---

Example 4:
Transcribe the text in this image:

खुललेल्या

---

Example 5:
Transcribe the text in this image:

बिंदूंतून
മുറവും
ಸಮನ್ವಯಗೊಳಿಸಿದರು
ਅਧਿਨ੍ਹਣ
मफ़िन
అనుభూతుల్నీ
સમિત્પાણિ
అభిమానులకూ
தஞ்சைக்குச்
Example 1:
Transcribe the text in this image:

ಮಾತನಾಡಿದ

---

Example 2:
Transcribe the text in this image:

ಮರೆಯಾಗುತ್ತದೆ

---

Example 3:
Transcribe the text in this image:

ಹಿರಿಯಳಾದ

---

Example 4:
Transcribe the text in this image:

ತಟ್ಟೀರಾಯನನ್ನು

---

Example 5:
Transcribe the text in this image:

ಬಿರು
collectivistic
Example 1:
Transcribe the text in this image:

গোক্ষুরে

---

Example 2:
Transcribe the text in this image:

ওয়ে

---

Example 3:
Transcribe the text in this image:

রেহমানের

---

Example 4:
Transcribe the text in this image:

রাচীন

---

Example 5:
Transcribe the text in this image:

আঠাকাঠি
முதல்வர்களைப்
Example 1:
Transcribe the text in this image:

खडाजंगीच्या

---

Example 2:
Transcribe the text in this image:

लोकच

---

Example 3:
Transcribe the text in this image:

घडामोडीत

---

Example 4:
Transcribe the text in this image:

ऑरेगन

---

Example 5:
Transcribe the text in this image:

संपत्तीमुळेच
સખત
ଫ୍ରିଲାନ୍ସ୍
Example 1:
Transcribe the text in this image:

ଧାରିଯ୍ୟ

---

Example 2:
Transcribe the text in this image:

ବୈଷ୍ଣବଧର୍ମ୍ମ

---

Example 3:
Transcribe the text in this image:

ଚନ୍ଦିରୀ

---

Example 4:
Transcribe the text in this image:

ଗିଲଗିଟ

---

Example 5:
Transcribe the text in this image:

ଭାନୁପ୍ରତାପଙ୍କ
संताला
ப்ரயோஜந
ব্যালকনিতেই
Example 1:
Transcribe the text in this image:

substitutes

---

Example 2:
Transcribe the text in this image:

........

#### Written exercise:
Reproduce every line above verbatim, character for character, in its original order.

#### Exercise solution:
---

Example 4:
Transcribe the text in this image:

खुललेल्या

---

Example 5:
Transcribe the text in this image:

बिंदूंतून
മുറവും
ಸಮನ್ವಯಗೊಳಿಸಿದರು
ਅਧਿਨ੍ਹਣ
मफ़िन
అనుభూతుల్నీ
સમિત્પાણિ
అభిమానులకూ
தஞ்சைக்குச்
Example 1:
Transcribe the text in this image:

ಮಾತನಾಡಿದ

---

Example 2:
Transcribe the text in this image:

ಮರೆಯಾಗುತ್ತದೆ

---

Example 3:
Transcribe the text in this image:

ಹಿರಿಯಳಾದ

---

Example 4:
Transcribe the text in this image:

ತಟ್ಟೀರಾಯನನ್ನು

---

Example 5:
Transcribe the text in this image:

ಬಿರು
collectivistic
Example 1:
Transcribe the text in this image:

গোক্ষুরে

---

Example 2:
Transcribe the text in this image:

ওয়ে

---

Example 3:
Transcribe the text in this image:

রেহমানের

---

Example 4:
Transcribe the text in this image:

রাচীন

---

Example 5:
Transcribe the text in this image:

আঠাকাঠি
முதல்வர்களைப்
Example 1:
Transcribe the text in this image:

खडाजंगीच्या

---

Example 2:
Transcribe the text in this image:

लोकच

---

Example 3:
Transcribe the text in this image:

घडामोडीत

---

Example 4:
Transcribe the text in this image:

ऑरेगन

---

Example 5:
Transcribe the text in this image:

संपत्तीमुळेच
સખત
ଫ୍ରିଲାନ୍ସ୍
Example 1:
Transcribe the text in this image:

ଧାରିଯ୍ୟ

---

Example 2:
Transcribe the text in this image:

ବୈଷ୍ଣବଧର୍ମ୍ମ

---

Example 3:
Transcribe the text in this image:

ଚନ୍ଦିରୀ

---

Example 4:
Transcribe the text in this image:

ଗିଲଗିଟ

---

Example 5:
Transcribe the text in this image:

ଭାନୁପ୍ରତାପଙ୍କ
संताला
ப்ரயோஜந
ব্যালকনিতেই
Example 1:
Transcribe the text in this image:

substitutes

---

Example 2:
Transcribe the text in this image:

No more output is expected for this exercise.